Leave no line out. Transcribe the whole listing exactly.

SUPPLIED INFORMATION section start

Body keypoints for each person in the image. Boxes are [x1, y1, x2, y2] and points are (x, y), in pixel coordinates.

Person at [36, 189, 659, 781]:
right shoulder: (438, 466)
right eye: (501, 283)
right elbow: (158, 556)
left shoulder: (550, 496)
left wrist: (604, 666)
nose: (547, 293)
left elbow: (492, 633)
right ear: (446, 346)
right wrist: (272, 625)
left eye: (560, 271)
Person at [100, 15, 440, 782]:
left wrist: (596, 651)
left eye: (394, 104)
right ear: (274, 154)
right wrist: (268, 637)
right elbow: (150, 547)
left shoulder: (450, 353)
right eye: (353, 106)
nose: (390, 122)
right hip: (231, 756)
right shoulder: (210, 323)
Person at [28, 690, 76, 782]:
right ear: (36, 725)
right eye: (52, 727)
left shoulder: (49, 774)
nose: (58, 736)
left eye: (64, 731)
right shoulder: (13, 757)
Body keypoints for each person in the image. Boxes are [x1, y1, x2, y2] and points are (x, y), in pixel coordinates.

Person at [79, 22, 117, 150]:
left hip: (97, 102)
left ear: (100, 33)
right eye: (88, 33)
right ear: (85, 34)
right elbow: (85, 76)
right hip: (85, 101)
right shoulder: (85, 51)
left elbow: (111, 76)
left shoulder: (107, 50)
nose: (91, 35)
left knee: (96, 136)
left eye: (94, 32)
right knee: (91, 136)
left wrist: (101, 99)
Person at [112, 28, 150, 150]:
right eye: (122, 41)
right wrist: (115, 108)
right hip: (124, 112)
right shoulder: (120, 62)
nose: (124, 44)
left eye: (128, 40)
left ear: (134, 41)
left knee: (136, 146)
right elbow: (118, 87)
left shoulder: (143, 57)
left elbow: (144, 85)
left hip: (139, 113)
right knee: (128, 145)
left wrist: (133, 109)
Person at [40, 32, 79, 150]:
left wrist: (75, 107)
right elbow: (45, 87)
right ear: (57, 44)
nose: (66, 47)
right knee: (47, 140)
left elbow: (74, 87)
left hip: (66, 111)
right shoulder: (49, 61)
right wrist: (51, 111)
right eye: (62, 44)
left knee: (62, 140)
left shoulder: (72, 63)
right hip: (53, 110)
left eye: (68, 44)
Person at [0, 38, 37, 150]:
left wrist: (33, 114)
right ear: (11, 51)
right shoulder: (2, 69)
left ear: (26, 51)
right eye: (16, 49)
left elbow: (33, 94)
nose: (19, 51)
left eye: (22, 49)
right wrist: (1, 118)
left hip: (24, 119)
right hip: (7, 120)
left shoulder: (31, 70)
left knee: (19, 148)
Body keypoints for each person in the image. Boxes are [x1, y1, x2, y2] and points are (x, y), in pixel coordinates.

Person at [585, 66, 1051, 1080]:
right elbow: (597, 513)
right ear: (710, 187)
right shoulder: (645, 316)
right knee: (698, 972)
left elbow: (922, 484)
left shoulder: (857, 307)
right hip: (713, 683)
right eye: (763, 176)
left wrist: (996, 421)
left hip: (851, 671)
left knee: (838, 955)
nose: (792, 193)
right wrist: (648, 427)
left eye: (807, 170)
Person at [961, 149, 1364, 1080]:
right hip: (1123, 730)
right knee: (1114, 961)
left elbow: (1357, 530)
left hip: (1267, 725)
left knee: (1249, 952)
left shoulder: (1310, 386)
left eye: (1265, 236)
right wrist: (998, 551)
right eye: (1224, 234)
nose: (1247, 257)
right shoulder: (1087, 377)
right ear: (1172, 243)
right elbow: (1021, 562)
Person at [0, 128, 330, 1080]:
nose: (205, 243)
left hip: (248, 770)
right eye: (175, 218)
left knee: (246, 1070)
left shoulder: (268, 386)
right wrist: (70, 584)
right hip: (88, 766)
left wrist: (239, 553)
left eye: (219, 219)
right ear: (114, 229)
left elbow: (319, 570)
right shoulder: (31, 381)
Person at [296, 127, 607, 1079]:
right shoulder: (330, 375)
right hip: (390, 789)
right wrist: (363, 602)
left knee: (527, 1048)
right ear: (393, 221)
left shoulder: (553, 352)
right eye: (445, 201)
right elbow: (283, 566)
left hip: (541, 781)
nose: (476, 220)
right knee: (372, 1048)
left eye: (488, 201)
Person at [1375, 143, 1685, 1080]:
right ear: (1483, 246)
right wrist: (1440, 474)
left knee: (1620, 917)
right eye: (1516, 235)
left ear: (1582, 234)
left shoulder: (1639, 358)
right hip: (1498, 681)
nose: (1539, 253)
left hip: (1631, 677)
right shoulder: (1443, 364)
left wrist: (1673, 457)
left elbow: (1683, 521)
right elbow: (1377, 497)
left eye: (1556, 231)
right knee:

SUPPLIED INFORMATION section end

§ **TASK OUTPUT**
Body keypoints for each person in the image. Boxes are [x1, y1, x2, y2] and points are (x, y), in pixel coordinates.

Person at [36, 189, 659, 781]:
right shoulder: (438, 466)
right eye: (501, 283)
right elbow: (158, 556)
left shoulder: (550, 496)
left wrist: (604, 666)
nose: (547, 293)
left elbow: (492, 633)
right ear: (446, 346)
right wrist: (272, 625)
left eye: (560, 271)
Person at [100, 15, 440, 782]:
left wrist: (596, 651)
left eye: (394, 104)
right ear: (274, 154)
right wrist: (268, 637)
right elbow: (150, 547)
left shoulder: (450, 353)
right eye: (353, 106)
nose: (390, 122)
right hip: (231, 756)
right shoulder: (210, 323)
Person at [28, 690, 76, 782]:
right ear: (36, 725)
right eye: (52, 727)
left shoulder: (49, 774)
nose: (58, 736)
left eye: (64, 731)
right shoulder: (13, 757)
Body keypoints for each person in the image. Boxes are [x1, y1, x2, y2] and points are (x, y), in pixel coordinates.

Person at [79, 22, 117, 150]:
left hip: (97, 102)
left ear: (100, 33)
right eye: (88, 33)
right ear: (85, 34)
right elbow: (85, 76)
right hip: (85, 101)
right shoulder: (85, 51)
left elbow: (111, 76)
left shoulder: (107, 50)
nose: (91, 35)
left knee: (96, 136)
left eye: (94, 32)
right knee: (91, 136)
left wrist: (101, 99)
Person at [112, 28, 150, 150]:
right eye: (122, 41)
right wrist: (115, 108)
right hip: (124, 112)
right shoulder: (120, 62)
nose: (124, 44)
left eye: (128, 40)
left ear: (134, 41)
left knee: (136, 146)
right elbow: (118, 87)
left shoulder: (143, 57)
left elbow: (144, 85)
left hip: (139, 113)
right knee: (128, 145)
left wrist: (133, 109)
Person at [40, 32, 79, 150]:
left wrist: (75, 107)
right elbow: (45, 87)
right ear: (57, 44)
nose: (66, 47)
right knee: (47, 140)
left elbow: (74, 87)
left hip: (66, 111)
right shoulder: (49, 61)
right wrist: (51, 111)
right eye: (62, 44)
left knee: (62, 140)
left shoulder: (72, 63)
right hip: (53, 110)
left eye: (68, 44)
Person at [0, 38, 37, 150]:
left wrist: (33, 114)
right ear: (11, 51)
right shoulder: (2, 69)
left ear: (26, 51)
right eye: (16, 49)
left elbow: (33, 94)
nose: (19, 51)
left eye: (22, 49)
right wrist: (1, 118)
left hip: (24, 119)
right hip: (7, 120)
left shoulder: (31, 70)
left knee: (19, 148)
Body keypoints for each person in the image. Boxes are [x1, y1, x2, y2] and points are (x, y), in pixel coordinates.

Person at [585, 66, 1051, 1080]:
right elbow: (597, 513)
right ear: (710, 187)
right shoulder: (645, 316)
right knee: (698, 972)
left elbow: (922, 484)
left shoulder: (857, 307)
right hip: (713, 683)
right eye: (763, 176)
left wrist: (996, 421)
left hip: (851, 671)
left knee: (838, 955)
nose: (792, 193)
right wrist: (648, 427)
left eye: (807, 170)
Person at [961, 149, 1364, 1080]:
right hip: (1123, 730)
right knee: (1114, 961)
left elbow: (1357, 530)
left hip: (1267, 725)
left knee: (1249, 952)
left shoulder: (1310, 386)
left eye: (1265, 236)
right wrist: (998, 551)
right eye: (1224, 234)
nose: (1247, 257)
right shoulder: (1087, 377)
right ear: (1172, 243)
right elbow: (1021, 562)
Person at [0, 128, 330, 1080]:
nose: (205, 243)
left hip: (248, 770)
right eye: (175, 218)
left knee: (246, 1070)
left shoulder: (268, 386)
right wrist: (70, 584)
right hip: (88, 766)
left wrist: (239, 553)
left eye: (219, 219)
right ear: (114, 229)
left elbow: (319, 570)
right shoulder: (31, 381)
Person at [296, 127, 607, 1079]:
right shoulder: (330, 375)
right hip: (390, 789)
right wrist: (363, 602)
left knee: (527, 1048)
right ear: (393, 221)
left shoulder: (553, 352)
right eye: (445, 201)
right elbow: (283, 566)
left hip: (541, 781)
nose: (476, 220)
right knee: (372, 1048)
left eye: (488, 201)
Person at [1375, 143, 1685, 1080]:
right ear: (1483, 246)
right wrist: (1440, 474)
left knee: (1620, 917)
right eye: (1516, 235)
left ear: (1582, 234)
left shoulder: (1639, 358)
right hip: (1498, 681)
nose: (1539, 253)
left hip: (1631, 677)
right shoulder: (1443, 364)
left wrist: (1673, 457)
left elbow: (1683, 521)
right elbow: (1377, 497)
left eye: (1556, 231)
right knee:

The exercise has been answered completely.